What a precis is, the rules, the one-third length target, the step method, and two worked examples
A precis is a short, faithful summary of a longer passage, written in your own words, that keeps every essential idea and drops everything inessential. The skill being tested is compression without distortion. You must say what the author said, only shorter.
| A precis is | A precis is not |
|---|---|
| A condensed version of the whole passage | A reply, comment or criticism of it |
| In your own words | A string of sentences copied from the original |
| In one connected paragraph | A list of bullet points |
| Neutral, reporting the author's view | A place for your own opinion |
| Reduced to about one-third the length | A loose summary of any length you like |
You are usually asked to state the word count. Count honestly and write the figure at the end, for example "(98 words)". Do not under-report. Train yourself to estimate by counting the words in your first two lines and multiplying.

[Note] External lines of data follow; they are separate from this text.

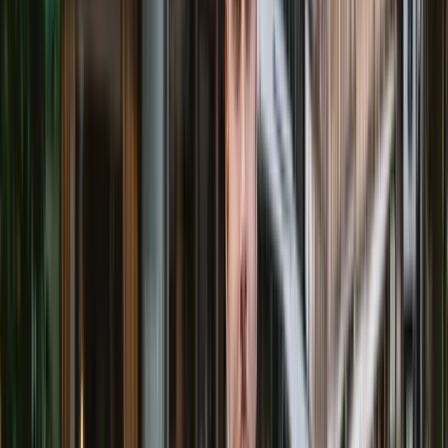
Nästa lediga tid
:
Mån 17/8, 11:00
Boka Edison
Boka värdering
Kontakta mig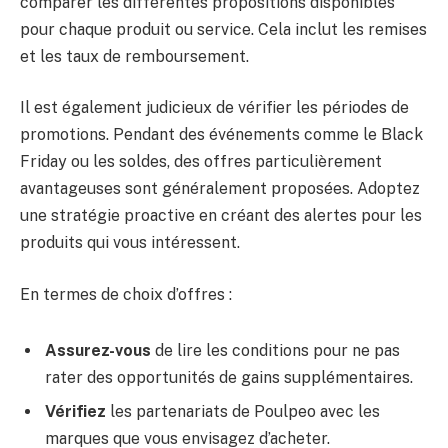
comparer les différentes propositions disponibles
pour chaque produit ou service. Cela inclut les remises
et les taux de remboursement.
Il est également judicieux de vérifier les périodes de
promotions. Pendant des événements comme le Black
Friday ou les soldes, des offres particulièrement
avantageuses sont généralement proposées. Adoptez
une stratégie proactive en créant des alertes pour les
produits qui vous intéressent.
En termes de choix d’offres :
Assurez-vous
de lire les conditions pour ne pas
rater des opportunités de gains supplémentaires.
Vérifiez
les partenariats de Poulpeo avec les
marques que vous envisagez d’acheter.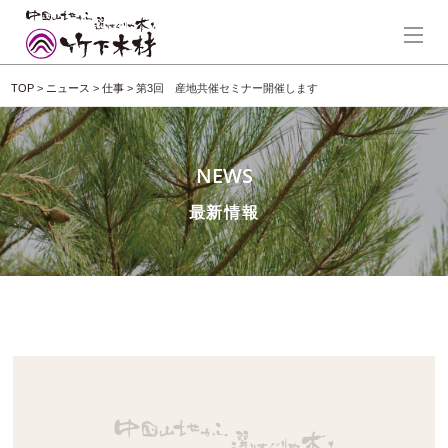
TOP
>
ニュース
>
仕事
>
第3回 産地共催セミナー開催します
NEWS
最新情報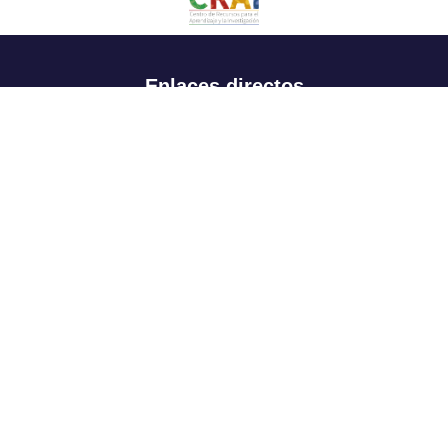
Enlaces directos
Aspirantes
Familia
Estudiantes
Profesores
Egresados
Portafolio de becas, descuentos y apoyo financiero
Casa UR
CRAI
Sedes
Revista Nova et Vetera
Directorio institucional
Manual de marca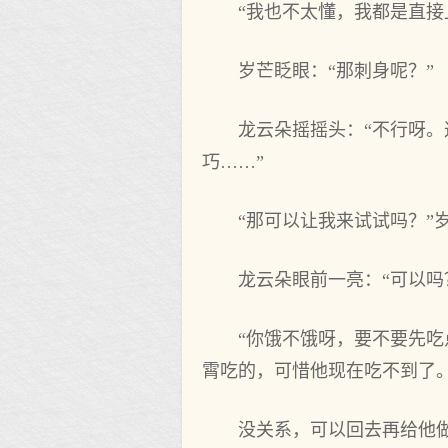
“我也不太懂，我都是直接
岁芒眨眼：“那刺身呢？”
龙云朵摇摇头：“不行呀
巧……”
“那可以让我来试试吗？”
龙云朵眼前一亮：“可以吗
“你饿不饿呀，要不要先
霄吃的，可惜他现在吃不到了
没关系，可以回去再给他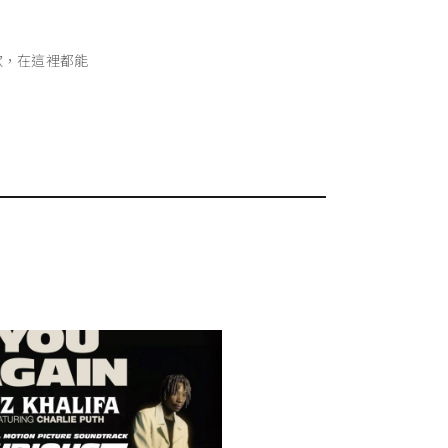
歌，在這裡都能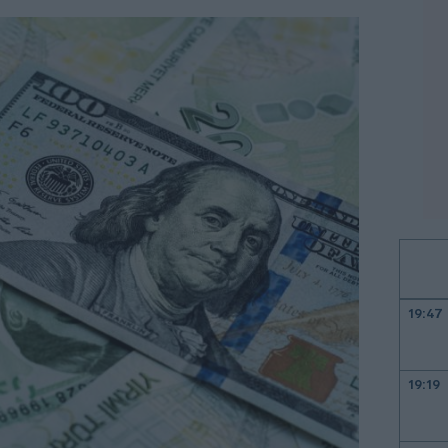
19:47
19:19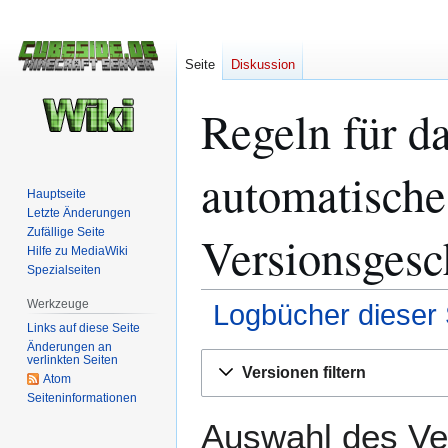
Seite
Diskussion
Regeln für da
automatische
Hauptseite
Letzte Änderungen
Zufällige Seite
Versionsgesc
Hilfe zu MediaWiki
Spezialseiten
Werkzeuge
Logbücher dieser 
Links auf diese Seite
Änderungen an
Zur
Zur
verlinkten Seiten
Versionen filtern
Atom
Navigation
Suche
Seiten­­informationen
springen
springen
Auswahl des Ver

| Long form | Short form |
|---|---|
| in the event that | if |
| due to the fact that | because |
| at this point in time | now |
| a large number of | many |
| in spite of the fact that | although |
| with reference to | about |
| make a decision | decide |
| give consideration to | consider |
Disaster management in India has undergone a quiet but important change of emphasis. For a long time the system was built around relief: when a flood or a cyclone struck, money and material were rushed to the affected districts, camps were opened, and the damage was tallied afterwards. This response was humane and necessary, yet it was always a step behind the event. It treated each disaster as a sudden misfortune to be cleaned up rather than as a recurring risk to be reduced. The cost of this approach was high, because the same low-lying settlements were flooded year after year and the same fragile structures collapsed in every tremor.
The newer thinking places prevention and preparedness before relief. It asks why a hazard becomes a disaster at all, and it finds the answer less in the natural event than in human choices: where people are allowed to build, how strictly safety codes are followed, whether warnings reach the vulnerable in time, and whether communities have rehearsed what to do. A cyclone of the same strength may kill thousands in one decade and only a handful in the next, not because the storm changed but because forecasting improved, shelters were built, and evacuation was practised.
This shift does not make relief unnecessary; disasters will still strike and the injured will still need help. But it reframes the goal. The measure of success is no longer how quickly aid arrives after the event, but how much the harm has been prevented before it. A mature system invests in the unglamorous work of mapping risk, enforcing building rules and training local volunteers, knowing that the lives saved this way are real even though they can never be counted by name.
Title: From Relief to Prevention in Disaster Management
Indian disaster management has shifted its emphasis. The older system concentrated on relief after a flood or cyclone, which was humane but reactive and costly, since the same vulnerable places suffered repeatedly. Newer thinking puts prevention and preparedness first, recognising that a hazard turns into a disaster largely through human choices about where people build, how safety codes are enforced, and whether warnings and evacuation are practised. Improved forecasting, shelters and drills can sharply reduce deaths from a storm of unchanged strength. Relief remains necessary, but success is now judged by the harm prevented rather than the speed of aid. (101 words)
The relationship between security and liberty is often presented as a simple trade-off, as though a society could buy more of one only by selling some of the other. On this view, every camera installed, every record kept and every power granted to the state is a small payment of freedom in exchange for safety. There is some truth in the image, for unchecked surveillance can indeed narrow the space in which citizens think and speak freely. Yet the trade-off framing is also misleading, because security and liberty are not always opposed. A person who fears violence is not free in any meaningful sense; the woman who cannot walk home at night and the trader who must pay protection money have lost liberties that no constitution can restore to them. A reasonable measure of security is therefore a condition of liberty, not its enemy.
The real question is not how much liberty to surrender but how power is to be controlled. Powers that are necessary become dangerous only when they are unaccountable: when no one knows what is collected, no judge reviews it, and no citizen can challenge its misuse. The same power, hedged by clear law, open rules and independent oversight, can protect freedom rather than threaten it. The mistake is to treat the choice as one of quantity, more security against less liberty, when it is really one of design. A well-designed system can deliver both; a badly designed one can destroy both at once, leaving citizens neither safe nor free.
Title: Security and Liberty as a Question of Design
Security and liberty are commonly seen as a trade-off, where gaining one means losing the other. This is partly true, since unchecked surveillance can narrow free thought and speech. But it is misleading, because the fear of violence is itself a loss of liberty, so reasonable security is a condition of freedom rather than its enemy. The real issue is not the quantity of liberty surrendered but the control of power, which becomes dangerous only when unaccountable. With clear law and oversight the same power can protect freedom; poor design destroys both. (91 words)
Take any of the passages in comprehension practice set 1 or comprehension practice set 2 and write a one-third precis of each. Then compress an editorial from a newspaper to one-third and check that you lost no essential point.